Fitzgerald's masterpiece--the quintessential Jazz Age novel--now in a hardcover Everyman's Library Contemporary Classics edition

For generations of enthralled readers, F. Scott Fitzgerald's mysterious millionaire, Jay Gatsby, has come to embody all the glamour and decadence of the Roaring Twenties. Gatsby emerges as if from nowhere, evading questions about his past and throwing dazzling parties sparkling with champagne and jazz at his luxurious Long Island mansion. Nick Carraway, a young man who has moved in next door, is fascinated by his oddly detached neighbor, and by his discovery that Gatsby is motivated by a single-minded quest to regain his long-lost love, Daisy Buchanan. Nick finds something both appalling and appealing about the intensity of Gatsby's ambition to reinvent himself. But Daisy and her wealthy husband are cynical and careless people, and as Gatsby's dream collides with reality, Nick is witness to the violence and tragedy that result. The Great Gatsby's remarkable staying power, nearly a century after its publication, is owed both to the lyrical freshness of its storytelling and to the way that it illuminates the hollow core of the glittering American dream.

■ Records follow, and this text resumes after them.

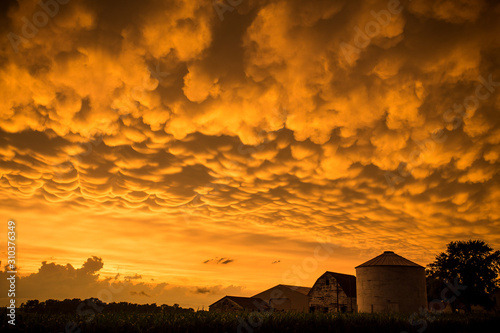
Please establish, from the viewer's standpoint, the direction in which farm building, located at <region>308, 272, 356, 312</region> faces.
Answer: facing the viewer and to the left of the viewer

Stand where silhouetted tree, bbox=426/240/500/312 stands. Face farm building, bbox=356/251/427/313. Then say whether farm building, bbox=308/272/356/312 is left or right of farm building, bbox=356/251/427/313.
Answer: right

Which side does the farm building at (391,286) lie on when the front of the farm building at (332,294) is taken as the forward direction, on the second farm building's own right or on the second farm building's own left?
on the second farm building's own left

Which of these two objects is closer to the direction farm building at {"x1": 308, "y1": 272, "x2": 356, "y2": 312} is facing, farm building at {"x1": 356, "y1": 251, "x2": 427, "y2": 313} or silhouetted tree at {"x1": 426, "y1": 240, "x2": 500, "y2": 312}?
the farm building
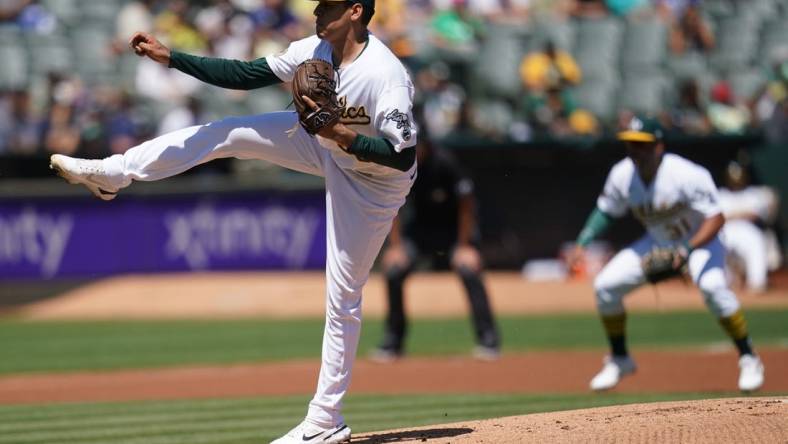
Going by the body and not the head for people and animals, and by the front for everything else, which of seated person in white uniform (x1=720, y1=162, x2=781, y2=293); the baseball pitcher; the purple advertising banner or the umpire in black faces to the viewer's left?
the baseball pitcher

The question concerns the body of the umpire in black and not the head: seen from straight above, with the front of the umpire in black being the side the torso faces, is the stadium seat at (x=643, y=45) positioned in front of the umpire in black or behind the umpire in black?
behind

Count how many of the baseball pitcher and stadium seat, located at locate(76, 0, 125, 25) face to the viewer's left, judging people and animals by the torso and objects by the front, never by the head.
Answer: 1

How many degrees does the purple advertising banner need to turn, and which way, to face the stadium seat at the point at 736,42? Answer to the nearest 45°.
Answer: approximately 90° to its left

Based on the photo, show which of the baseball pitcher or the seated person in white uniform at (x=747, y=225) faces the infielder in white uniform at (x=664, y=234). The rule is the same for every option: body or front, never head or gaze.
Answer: the seated person in white uniform at (x=747, y=225)

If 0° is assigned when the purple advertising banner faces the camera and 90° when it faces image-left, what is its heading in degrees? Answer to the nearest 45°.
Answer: approximately 0°

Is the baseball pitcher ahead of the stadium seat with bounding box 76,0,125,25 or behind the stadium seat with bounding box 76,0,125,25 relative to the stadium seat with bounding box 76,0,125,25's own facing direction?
ahead

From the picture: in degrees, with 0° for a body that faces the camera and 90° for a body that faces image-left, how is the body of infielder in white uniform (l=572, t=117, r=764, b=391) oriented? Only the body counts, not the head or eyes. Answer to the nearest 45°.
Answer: approximately 45°
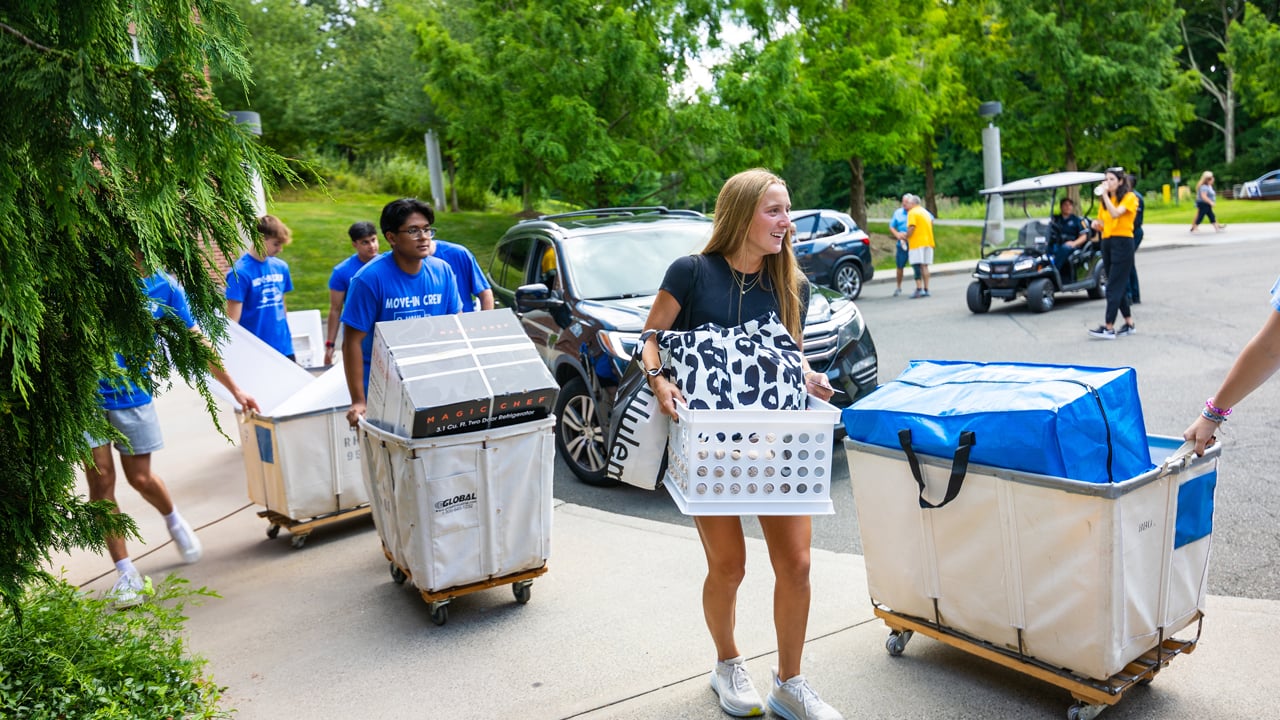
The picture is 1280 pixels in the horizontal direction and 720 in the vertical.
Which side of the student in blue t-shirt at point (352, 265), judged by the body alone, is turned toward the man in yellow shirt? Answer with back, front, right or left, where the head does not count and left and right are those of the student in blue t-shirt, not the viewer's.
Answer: left

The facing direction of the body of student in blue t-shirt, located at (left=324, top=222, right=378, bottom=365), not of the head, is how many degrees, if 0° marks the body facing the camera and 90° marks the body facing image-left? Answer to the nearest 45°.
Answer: approximately 315°

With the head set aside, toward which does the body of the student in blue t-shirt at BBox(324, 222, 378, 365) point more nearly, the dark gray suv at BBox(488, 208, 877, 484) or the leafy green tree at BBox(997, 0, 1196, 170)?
the dark gray suv
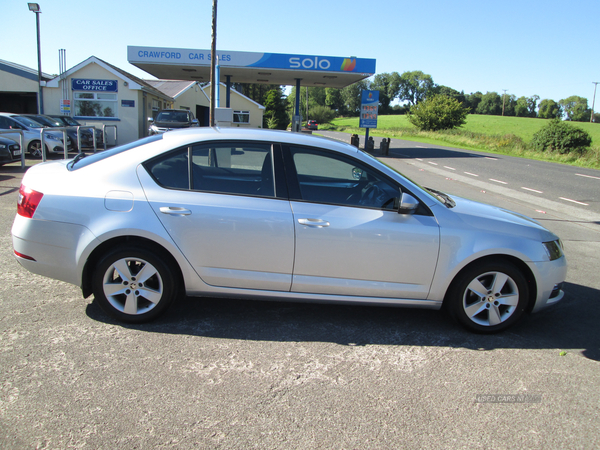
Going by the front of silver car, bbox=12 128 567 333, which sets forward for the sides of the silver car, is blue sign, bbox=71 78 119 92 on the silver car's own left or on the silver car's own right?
on the silver car's own left

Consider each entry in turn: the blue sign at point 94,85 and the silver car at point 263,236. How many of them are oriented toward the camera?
1

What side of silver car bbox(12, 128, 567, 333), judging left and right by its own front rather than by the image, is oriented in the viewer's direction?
right

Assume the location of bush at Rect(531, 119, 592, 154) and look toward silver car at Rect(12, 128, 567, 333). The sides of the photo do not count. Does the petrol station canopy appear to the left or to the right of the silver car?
right

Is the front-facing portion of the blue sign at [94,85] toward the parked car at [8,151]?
yes

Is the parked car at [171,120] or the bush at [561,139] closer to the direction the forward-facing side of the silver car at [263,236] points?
the bush

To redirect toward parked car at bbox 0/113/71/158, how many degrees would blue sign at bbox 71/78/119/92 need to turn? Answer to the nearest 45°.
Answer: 0° — it already faces it

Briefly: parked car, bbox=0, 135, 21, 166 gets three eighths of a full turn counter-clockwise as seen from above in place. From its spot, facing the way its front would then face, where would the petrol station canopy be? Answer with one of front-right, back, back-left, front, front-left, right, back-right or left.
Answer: front-right
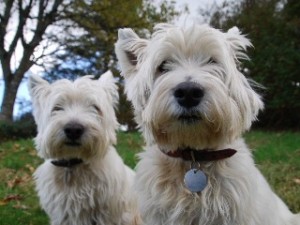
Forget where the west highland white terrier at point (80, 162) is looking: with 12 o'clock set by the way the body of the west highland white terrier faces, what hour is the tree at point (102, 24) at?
The tree is roughly at 6 o'clock from the west highland white terrier.

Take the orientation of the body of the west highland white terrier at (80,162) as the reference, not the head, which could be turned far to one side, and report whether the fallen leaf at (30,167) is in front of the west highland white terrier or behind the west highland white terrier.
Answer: behind

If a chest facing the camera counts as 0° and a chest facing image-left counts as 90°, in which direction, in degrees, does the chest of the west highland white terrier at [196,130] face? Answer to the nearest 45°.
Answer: approximately 0°

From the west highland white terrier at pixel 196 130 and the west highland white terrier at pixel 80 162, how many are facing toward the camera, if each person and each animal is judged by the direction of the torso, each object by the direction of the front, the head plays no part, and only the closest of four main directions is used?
2

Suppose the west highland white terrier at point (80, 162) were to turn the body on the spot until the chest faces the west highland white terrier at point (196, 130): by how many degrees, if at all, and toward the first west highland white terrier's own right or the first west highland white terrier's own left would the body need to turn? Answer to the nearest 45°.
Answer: approximately 45° to the first west highland white terrier's own left

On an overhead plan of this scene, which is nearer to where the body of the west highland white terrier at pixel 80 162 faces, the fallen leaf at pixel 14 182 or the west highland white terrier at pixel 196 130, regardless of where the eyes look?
the west highland white terrier

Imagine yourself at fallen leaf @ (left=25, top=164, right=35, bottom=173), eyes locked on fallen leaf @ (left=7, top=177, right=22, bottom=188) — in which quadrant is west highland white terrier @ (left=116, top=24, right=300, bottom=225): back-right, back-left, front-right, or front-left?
front-left

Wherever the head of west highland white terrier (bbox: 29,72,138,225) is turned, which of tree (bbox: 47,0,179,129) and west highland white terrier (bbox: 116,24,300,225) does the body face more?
the west highland white terrier

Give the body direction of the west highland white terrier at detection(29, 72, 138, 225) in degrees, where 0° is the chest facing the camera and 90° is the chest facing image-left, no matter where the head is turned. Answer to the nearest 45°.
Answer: approximately 0°

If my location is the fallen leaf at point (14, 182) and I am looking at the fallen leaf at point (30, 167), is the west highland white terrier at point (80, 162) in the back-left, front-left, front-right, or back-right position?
back-right

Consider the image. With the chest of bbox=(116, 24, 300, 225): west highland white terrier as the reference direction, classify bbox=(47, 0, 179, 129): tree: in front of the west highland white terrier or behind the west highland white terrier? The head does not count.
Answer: behind
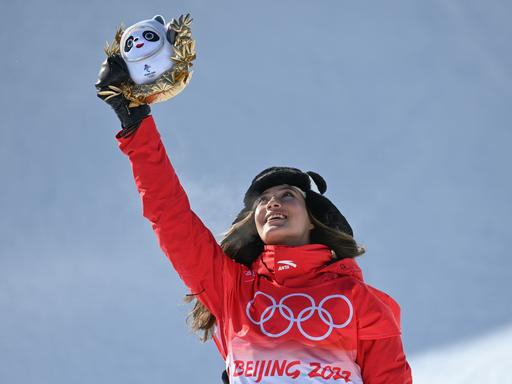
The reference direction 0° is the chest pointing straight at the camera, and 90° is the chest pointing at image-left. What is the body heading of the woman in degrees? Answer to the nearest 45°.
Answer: approximately 0°
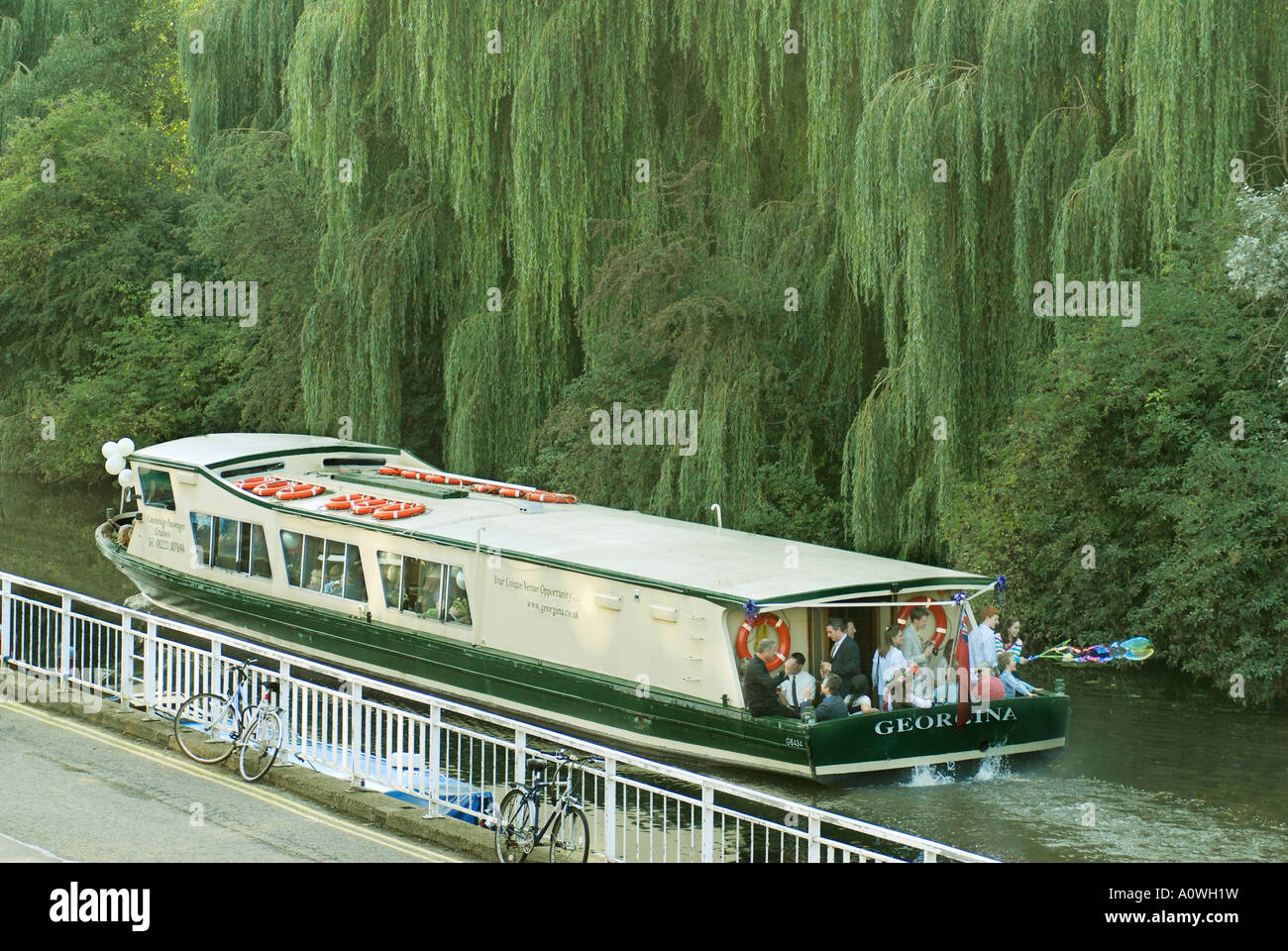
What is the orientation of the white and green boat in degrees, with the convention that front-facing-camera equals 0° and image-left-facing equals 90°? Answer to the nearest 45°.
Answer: approximately 135°

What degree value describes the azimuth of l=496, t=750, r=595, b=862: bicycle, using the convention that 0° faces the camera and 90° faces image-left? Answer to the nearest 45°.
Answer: approximately 315°

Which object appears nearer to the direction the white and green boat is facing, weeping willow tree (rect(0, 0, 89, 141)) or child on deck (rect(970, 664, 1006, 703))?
the weeping willow tree

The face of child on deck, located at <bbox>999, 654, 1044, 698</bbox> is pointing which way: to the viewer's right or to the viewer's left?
to the viewer's right

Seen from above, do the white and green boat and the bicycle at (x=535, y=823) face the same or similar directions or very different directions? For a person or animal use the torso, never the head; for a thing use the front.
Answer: very different directions

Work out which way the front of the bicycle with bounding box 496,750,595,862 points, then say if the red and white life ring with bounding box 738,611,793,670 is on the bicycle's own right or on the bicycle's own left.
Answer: on the bicycle's own left
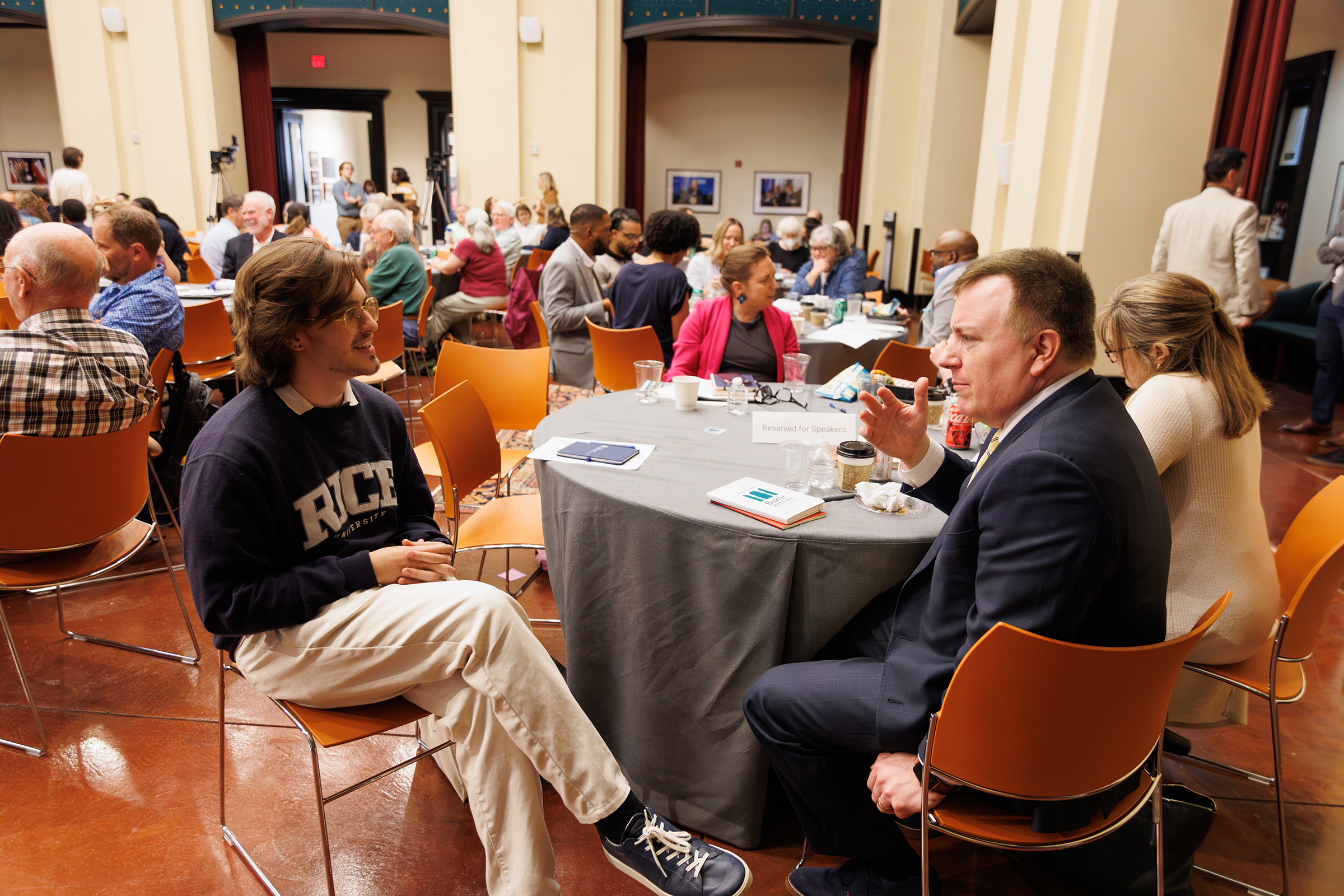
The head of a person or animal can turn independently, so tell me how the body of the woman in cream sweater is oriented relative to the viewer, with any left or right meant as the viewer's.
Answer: facing away from the viewer and to the left of the viewer

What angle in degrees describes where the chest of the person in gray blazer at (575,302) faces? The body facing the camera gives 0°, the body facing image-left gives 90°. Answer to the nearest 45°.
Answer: approximately 270°

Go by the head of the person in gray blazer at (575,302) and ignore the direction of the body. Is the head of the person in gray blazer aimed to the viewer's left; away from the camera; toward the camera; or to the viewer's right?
to the viewer's right

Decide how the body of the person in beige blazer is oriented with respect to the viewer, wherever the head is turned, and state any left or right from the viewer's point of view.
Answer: facing away from the viewer and to the right of the viewer

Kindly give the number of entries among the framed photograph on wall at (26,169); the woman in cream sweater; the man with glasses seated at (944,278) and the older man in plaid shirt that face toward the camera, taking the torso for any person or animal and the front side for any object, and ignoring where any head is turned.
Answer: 1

Everyman's Library pursues the highest production standards, printing on acid-free cream-colored paper, with full-cloth cases with two-color foil stamping, decorative endpapers, silk ribbon markers, European-style half-round spines, and a full-color illustrated jacket.

Author Biography

F. Scott Fitzgerald was considered the quintessential author of the Jazz Age. Born in St. Paul, Minnesota, in 1896, Fitzgerald attended Princeton University, where he began to write seriously. After joining the U.S. Army in 1917, Fitzgerald met Zelda Sayre, whom he later married. In 1920, Fitzgerald's first novel, This Side of Paradise, transformed Fitzgerald overnight into a literary sensation. The Great Gatsby followed in 1925, although it was not as popular at the time as his second novel, The Beautiful and the Damned. Fitzgerald died in 1940 of a heart attack. He was forty-four years old.